● **Exercise requirements**: Across the material below, say how many lines contain the string "self", and add no other words.
'''
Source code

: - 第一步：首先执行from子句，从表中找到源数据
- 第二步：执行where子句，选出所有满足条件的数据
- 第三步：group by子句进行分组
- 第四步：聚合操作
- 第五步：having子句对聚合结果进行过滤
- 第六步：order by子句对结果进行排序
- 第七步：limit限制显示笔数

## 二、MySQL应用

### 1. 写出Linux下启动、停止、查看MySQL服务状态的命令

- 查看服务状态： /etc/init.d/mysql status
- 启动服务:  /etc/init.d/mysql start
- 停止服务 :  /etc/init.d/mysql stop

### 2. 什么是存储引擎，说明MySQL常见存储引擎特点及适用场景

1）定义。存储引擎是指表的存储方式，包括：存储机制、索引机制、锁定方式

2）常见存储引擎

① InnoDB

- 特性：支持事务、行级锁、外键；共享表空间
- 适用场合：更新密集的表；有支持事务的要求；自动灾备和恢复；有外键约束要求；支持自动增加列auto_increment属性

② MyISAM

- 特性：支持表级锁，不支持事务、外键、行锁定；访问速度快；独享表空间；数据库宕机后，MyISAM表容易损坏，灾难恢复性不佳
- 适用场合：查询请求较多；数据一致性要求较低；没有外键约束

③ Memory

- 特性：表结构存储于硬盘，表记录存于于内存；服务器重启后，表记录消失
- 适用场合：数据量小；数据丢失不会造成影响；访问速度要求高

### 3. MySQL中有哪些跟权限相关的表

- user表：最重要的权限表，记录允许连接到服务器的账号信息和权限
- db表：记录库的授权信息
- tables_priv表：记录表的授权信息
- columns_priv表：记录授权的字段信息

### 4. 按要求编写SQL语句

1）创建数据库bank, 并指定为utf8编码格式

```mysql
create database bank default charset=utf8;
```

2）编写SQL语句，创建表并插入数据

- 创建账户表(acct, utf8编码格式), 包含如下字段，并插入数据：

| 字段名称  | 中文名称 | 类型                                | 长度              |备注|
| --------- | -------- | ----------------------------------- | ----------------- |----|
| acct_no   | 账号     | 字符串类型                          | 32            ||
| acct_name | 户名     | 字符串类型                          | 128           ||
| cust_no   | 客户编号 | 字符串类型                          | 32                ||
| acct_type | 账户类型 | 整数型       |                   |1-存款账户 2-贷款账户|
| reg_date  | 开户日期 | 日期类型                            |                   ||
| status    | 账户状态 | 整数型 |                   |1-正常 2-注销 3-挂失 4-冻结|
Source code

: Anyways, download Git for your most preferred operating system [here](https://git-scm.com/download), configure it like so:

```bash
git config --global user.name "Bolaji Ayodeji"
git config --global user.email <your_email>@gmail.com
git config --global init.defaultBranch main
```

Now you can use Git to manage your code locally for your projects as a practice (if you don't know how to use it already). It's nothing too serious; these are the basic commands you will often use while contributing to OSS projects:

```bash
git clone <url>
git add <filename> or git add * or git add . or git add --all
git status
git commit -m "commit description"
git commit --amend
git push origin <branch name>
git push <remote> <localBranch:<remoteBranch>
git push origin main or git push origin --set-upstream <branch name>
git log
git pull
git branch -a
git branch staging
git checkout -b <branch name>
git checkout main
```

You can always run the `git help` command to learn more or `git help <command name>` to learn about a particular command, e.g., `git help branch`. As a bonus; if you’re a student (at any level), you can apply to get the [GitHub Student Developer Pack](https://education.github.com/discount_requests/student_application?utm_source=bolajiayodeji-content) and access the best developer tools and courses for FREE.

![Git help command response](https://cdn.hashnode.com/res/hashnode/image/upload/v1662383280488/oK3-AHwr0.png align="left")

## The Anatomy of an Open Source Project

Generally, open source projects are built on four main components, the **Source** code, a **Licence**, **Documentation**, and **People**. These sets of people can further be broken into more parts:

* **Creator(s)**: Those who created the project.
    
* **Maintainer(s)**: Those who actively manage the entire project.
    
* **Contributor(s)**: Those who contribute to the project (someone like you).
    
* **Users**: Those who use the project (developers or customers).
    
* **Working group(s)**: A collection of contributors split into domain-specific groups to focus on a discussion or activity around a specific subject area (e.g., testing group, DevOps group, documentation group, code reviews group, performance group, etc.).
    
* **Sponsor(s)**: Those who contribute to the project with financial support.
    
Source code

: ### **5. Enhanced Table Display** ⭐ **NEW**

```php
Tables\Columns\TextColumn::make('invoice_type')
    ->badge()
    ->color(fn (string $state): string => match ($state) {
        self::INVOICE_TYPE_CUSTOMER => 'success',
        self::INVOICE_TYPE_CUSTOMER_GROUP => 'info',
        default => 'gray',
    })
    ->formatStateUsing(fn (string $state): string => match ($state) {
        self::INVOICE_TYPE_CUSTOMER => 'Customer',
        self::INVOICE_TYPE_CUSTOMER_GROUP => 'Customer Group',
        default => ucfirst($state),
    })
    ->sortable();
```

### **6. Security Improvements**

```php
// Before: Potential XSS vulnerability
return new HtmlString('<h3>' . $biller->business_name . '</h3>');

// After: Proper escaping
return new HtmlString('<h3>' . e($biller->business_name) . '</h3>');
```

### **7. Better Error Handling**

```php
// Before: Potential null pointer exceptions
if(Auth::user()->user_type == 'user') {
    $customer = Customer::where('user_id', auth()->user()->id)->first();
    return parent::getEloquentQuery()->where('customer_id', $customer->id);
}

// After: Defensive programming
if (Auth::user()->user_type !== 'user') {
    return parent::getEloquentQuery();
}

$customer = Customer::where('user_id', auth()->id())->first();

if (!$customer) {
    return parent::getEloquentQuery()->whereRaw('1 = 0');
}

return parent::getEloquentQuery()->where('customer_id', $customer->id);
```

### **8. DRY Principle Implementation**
'''
● **Worked solution**: 4